The most radical of the new nuns have abandoned their orders to form "noncanonical" experimental communities outside the reach of church authority. But they do not consider themselves "ex-nuns." A free-form, geographically dispersed group (32 states, Canada and England) called Sisters for a Christian Community (S.F.C.C.) was founded in 1970 to "experiment and pioneer new forms of religious life for the 21st century." Essential to the undertaking, says Founding Sister Lillanna Kopp of Portland, Ore., is the elimination of the bureaucratic, authoritarian structures that have driven American nuns out of traditional religious orders by the tens of thousands since the Vatican Council closed in 1965. Since that year, the number of U.S. nuns has dropped from 180-000 to 150,000far more than can be accounted for by normal attrition. "We must be a pilgrim people on the road, unencumbered by luggage," says Sister Kopp, a sociologist and author, who left her order in 1969. "Marble mother houses are what destroyed the old orders."
The S.F.C.C. has no mother general, much less a mother house, since it owns no real estate.
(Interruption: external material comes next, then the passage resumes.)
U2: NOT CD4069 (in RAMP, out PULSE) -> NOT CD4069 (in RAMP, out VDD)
Each sister makes a home for herself, sometimes shared with one or two other members, finds her own job and pays her own taxes. Each writes a private commitment to Christ instead of taking formal vows. None is required to wear a habit or any other religious symbol. Many, however, including Sister Kopp, wear crucifixes or other emblems of the profession.
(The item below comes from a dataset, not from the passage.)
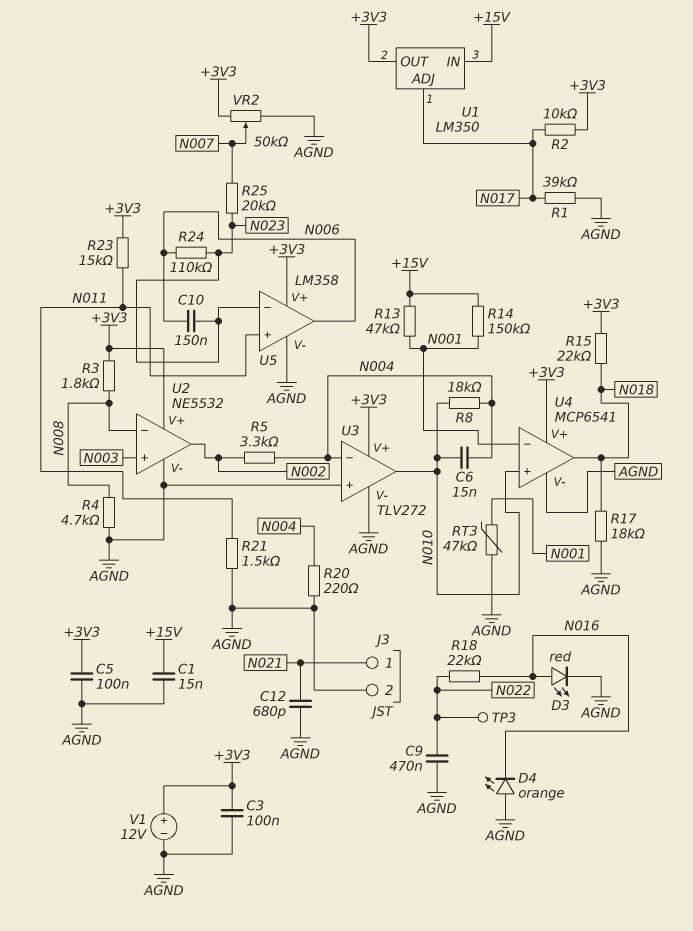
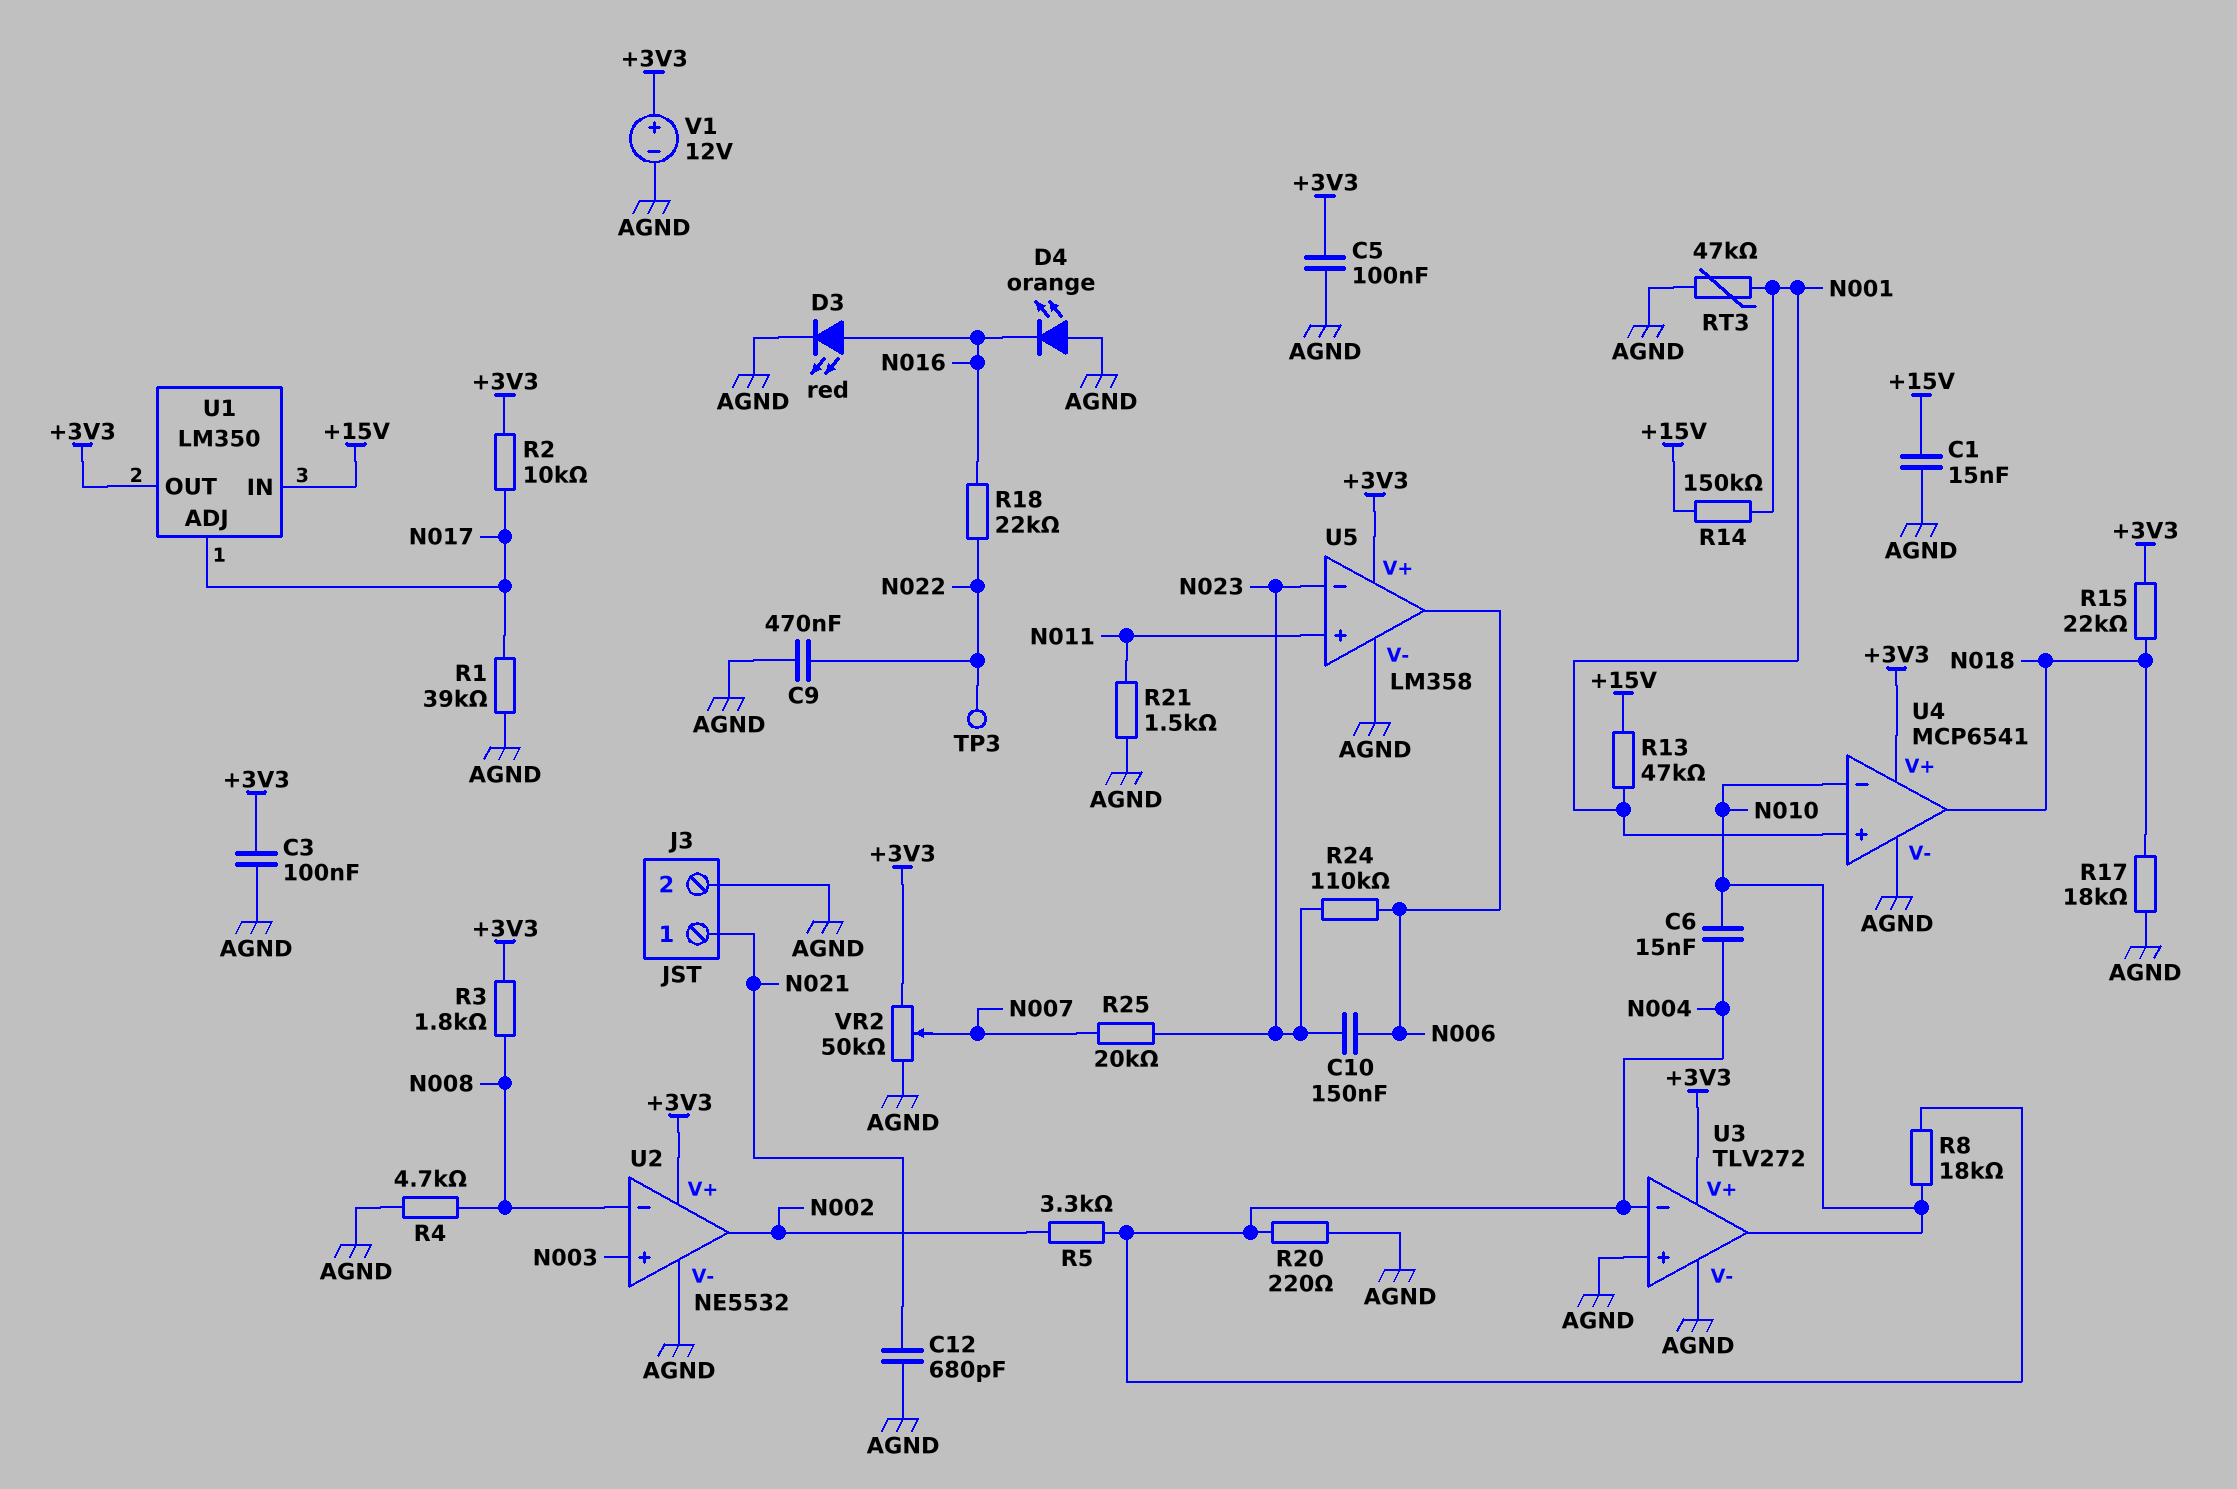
R23: 15k (+3V3, N011) -> none
U4 pin in+: N010 -> N001
U4 pin in-: N001 -> N010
Probably the best known of the noncanonical communities is a group that broke away from the Immaculate Heart of Mary Sisters in Los Angeles (TIME, Feb. 23, 1970). Today 260 of the original 300 "defectors," as they are called in canon law, remain active. In a bold redefinition of a religious order, they have added to their ranks three married couples and one Protestant woman, who are considered full members of the community and, like the sisters, contribute part of their earnings to a common fund. Says Sister Anita Caspary, the community's moving spirit and the former head of the mother group: "Our own strength and liberation as women came from our past experiences in the Immaculate Heart order, when we were forced to take top administrative roles and do work usually assigned to men in the outside world."